Source records

_ _ _ _

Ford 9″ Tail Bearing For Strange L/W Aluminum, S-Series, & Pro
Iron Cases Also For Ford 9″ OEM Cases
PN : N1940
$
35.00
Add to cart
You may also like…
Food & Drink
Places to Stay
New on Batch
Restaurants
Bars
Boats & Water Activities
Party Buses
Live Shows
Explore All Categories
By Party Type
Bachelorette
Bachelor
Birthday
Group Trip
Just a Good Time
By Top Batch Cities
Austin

_ _ _ _

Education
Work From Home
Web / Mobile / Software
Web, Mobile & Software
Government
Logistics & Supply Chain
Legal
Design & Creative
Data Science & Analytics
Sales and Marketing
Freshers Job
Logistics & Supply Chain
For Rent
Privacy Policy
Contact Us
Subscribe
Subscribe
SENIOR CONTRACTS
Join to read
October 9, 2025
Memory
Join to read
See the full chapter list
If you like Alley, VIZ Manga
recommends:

_ _ _ _

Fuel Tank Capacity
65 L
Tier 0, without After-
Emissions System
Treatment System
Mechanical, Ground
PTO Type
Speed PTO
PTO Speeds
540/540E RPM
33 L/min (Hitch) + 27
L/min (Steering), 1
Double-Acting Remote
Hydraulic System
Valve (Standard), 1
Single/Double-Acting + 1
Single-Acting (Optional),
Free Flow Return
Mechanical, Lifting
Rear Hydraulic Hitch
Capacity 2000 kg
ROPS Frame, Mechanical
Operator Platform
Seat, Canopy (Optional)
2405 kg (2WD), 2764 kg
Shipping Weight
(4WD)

_ _ _ _

#### Work to complete
Return all lines from the entries that contain the string "Mechanical".

#### Result of this task
Mechanical, Ground
Mechanical, Lifting
ROPS Frame, Mechanical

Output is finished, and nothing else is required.